The Whaler Boy undermines any potential for naturalism and rawness with slick artifice and discordant commercial style.
Philipp Yuryev’s debut feature The Whaler Boy takes us to the far reaches of the Chukotka Peninsula, the northeastern edge of Russia’s territory, with only fifty-five miles of Bering Strait separating it from Alaska and the United States. This distance between the two countries forms the thematic bedrock of the film, and at its outset, Yuryev crosses this gap metaphorically. We open on a seedy Detroit club, as we watch a camgirl (Kristina Asmus) preparing to start her show. A match cut transports us to a laptop in a small Chukotkan whaling village, a gaggle of local whale hunters huddled around it watching in silence. This opening — presented with oversaturated neons, jaunty pink typeface, and a Johnny Cash needle-drop — hints toward the film’s central flaw: Yuryev’s approach smothers the naturalism of the on-location shoot and presence of nonprofessional actors with an overproduced slickness that hangs over the film like a cheap suit. Those expecting the type of introspective rawness evident in Dmitry Davydov’s Scarecrow, a far more incisive exploration of village life in the Russian outskirts set in the neighboring Sakha Republic, will find themselves disappointed by The Whaler Boy‘s commercial sensibility and sheen.
At the heart of the film is Leshka (Vladimir Onokhov), a fifteen-year-old whale hunter who finds himself falling in love with the camgirl of the intro, known to him only by her screen name: HollySweet_999. This parasocial love affair — Leshka merely watches her streams and, despite attempts to learn some English phrases, is not even able to enter a private chat with her — forms the film’s allegorical foundations: the harsh realities of life in the tundra with the almost visible yet ultimately unreachable promise of the American dream just next door.
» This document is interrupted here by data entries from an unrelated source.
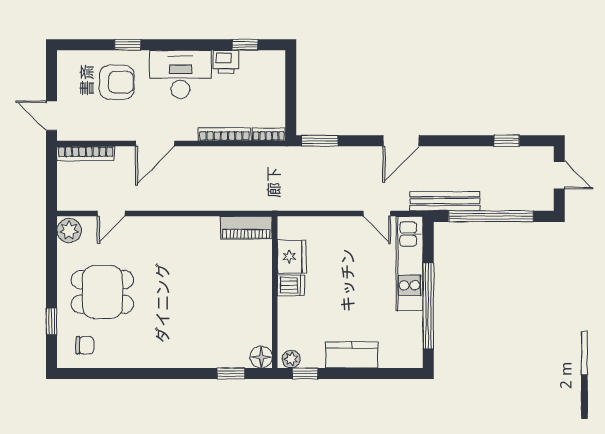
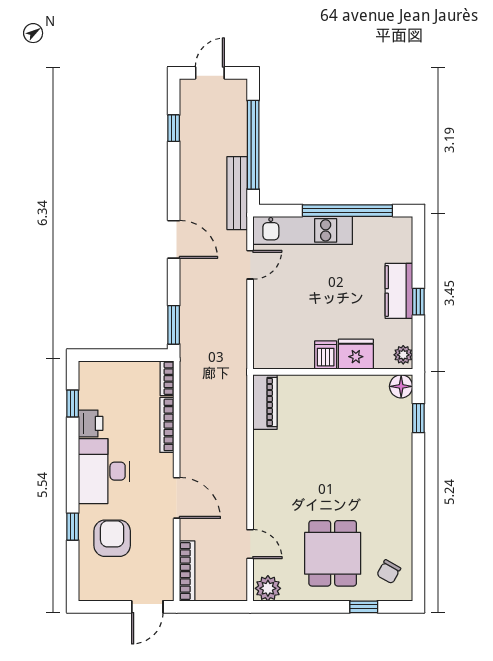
fridge: (292, 256) -> (356, 354), moved
chair: (85, 345) -> (389, 572), turned -151
window: (305, 373) -> (418, 302), moved

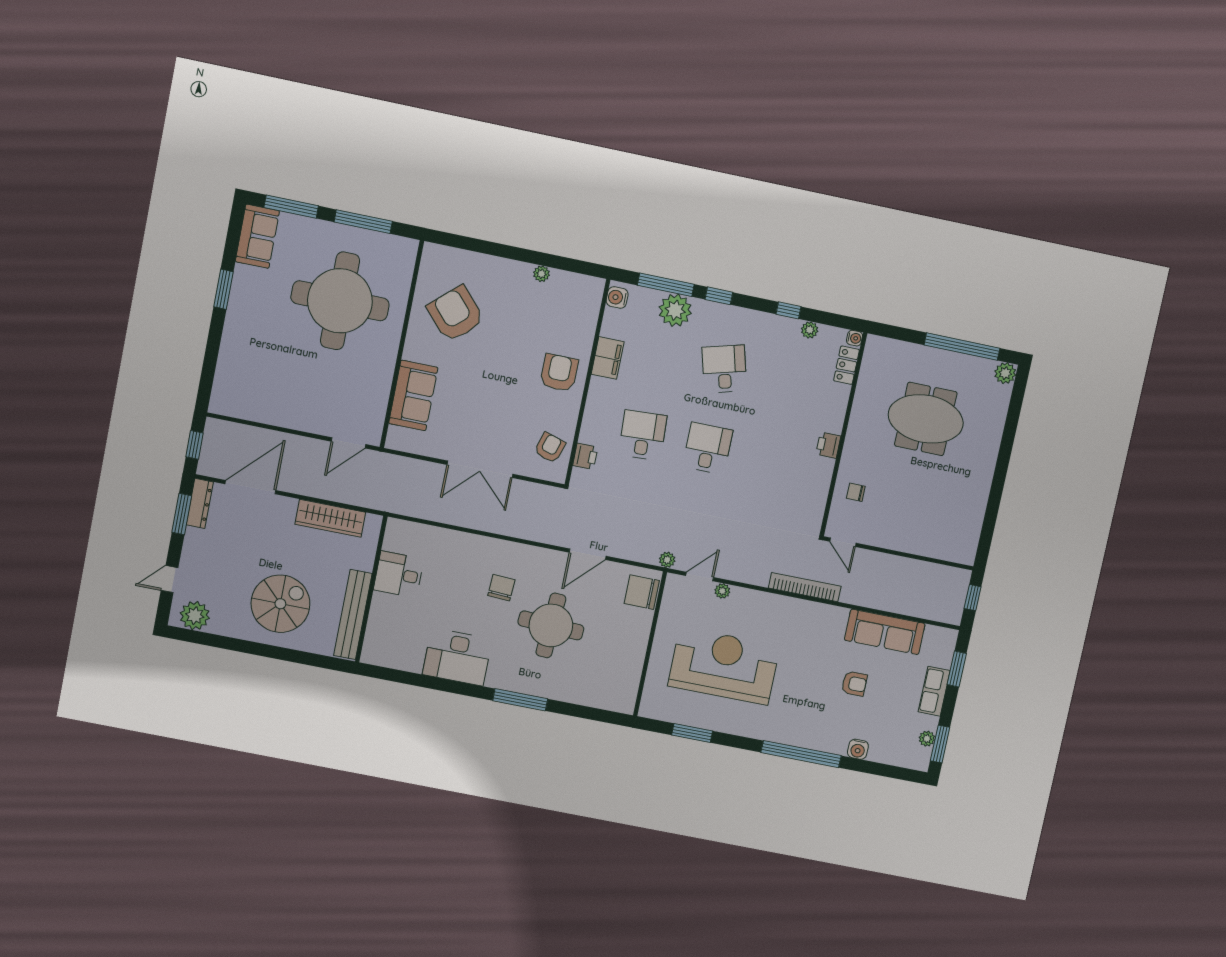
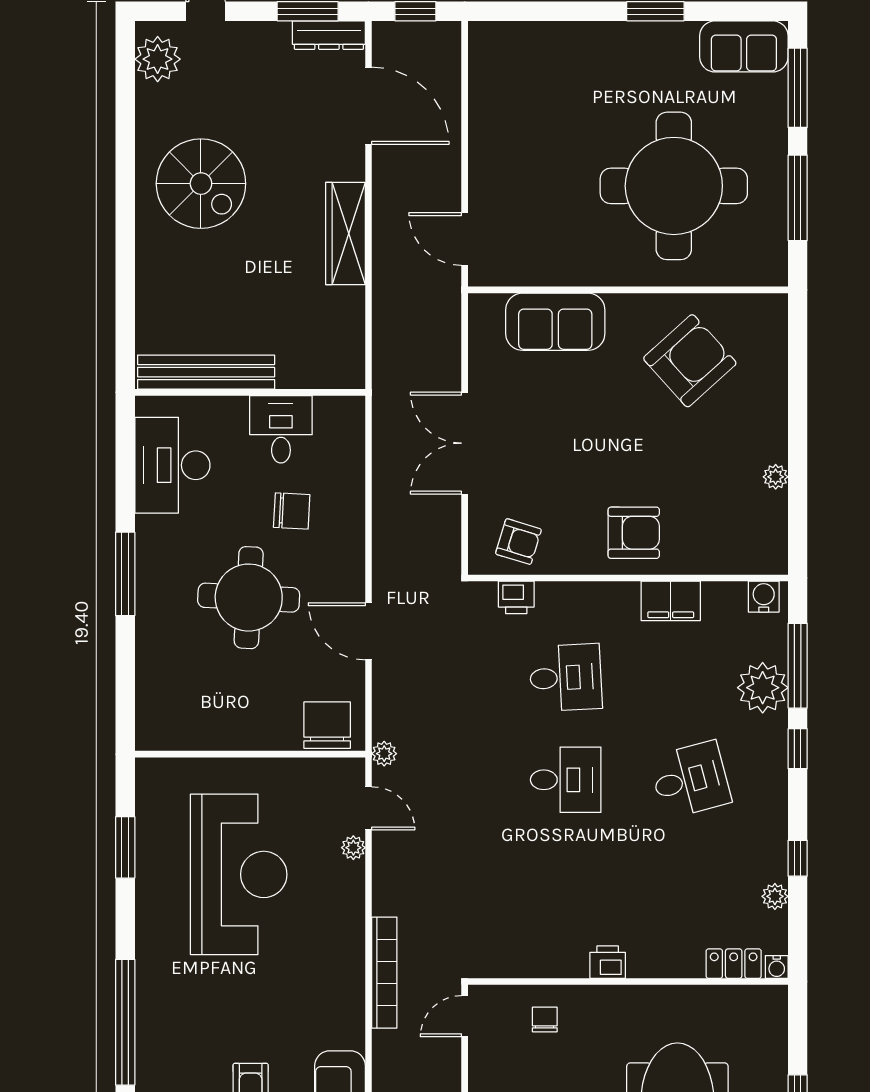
desk: (399, 574) -> (281, 429), moved
wall: (371, 589) -> (250, 392), moved
bench: (353, 615) -> (206, 372), moved

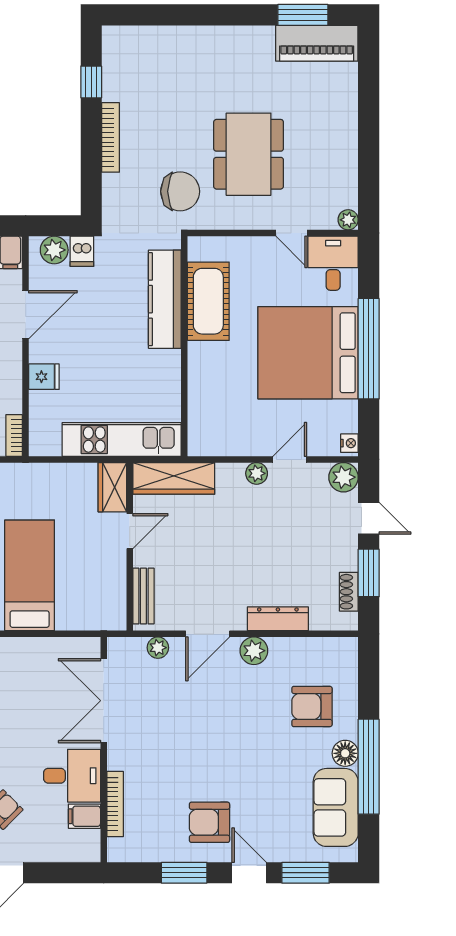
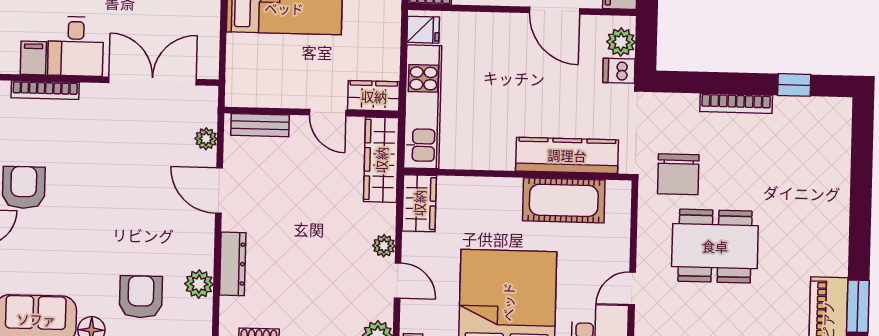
fridge: (44, 377) -> (423, 30), moved, turned -90
wardrobe: (215, 440) -> (419, 203), added
plant: (254, 651) -> (199, 284), moved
It’s fascinating to hear Yuryev describe his reasoning behind filming in 4:3 — ostensibly to avoid the temptation to ogle the gorgeous landscapes in pristine widescreen — an admirable goal given how this exact style of postcard porn grated alongside attempts to depict poverty in Chloé Zhao’s Nomadland. However, a frustrating romanticization seeps in even given the constraints of the boxy aspect ratio, and Yuryev’s combined implementations of soft focus, pop music needle-drops, drone shots, and pristine compositions have a nearly identical effect, submerging even the authentic whale hunt sequences under a thick layer of artifice.
Meanwhile, Onokhov’s engrossing presence as Leshka is undermined by a heavy-handed script that demands an awkward and unbelievable degree of naivete from the young man. The contrivance of this quixotic dream, his drive to escape to Detroit to be with this woman, works in tandem with the film’s slickness to undercut its emotional underpinnings. It often feels like the lumbering weight of the allegory at large — the brute realities of village life contrasted with the vagaries of the American promise — overwhelm the more nuanced truths lurking just below the surface. Then again, perhaps expectations for what The Whaler Boy could have been might have been set a bit high by its success in Venice. A glance through Yuryev’s short films will lead you to a number of commercials tinged with a similar type of faux-Terrence Malick slickness, an affected air of significance hovering above a shallow inner core. What’s even worse is seeing this type of spot for ExxonMobil prominently featured in the director’s portfolio, a company whose drilling operations in Chukotka pose a devastating threat to the stability of the region’s ecosystems and the very way of life of the people who live there. It reflects a superficiality that feels intrinsic to the director’s style, and results in a film where the divide between what could have been and what is put to screen is yawning.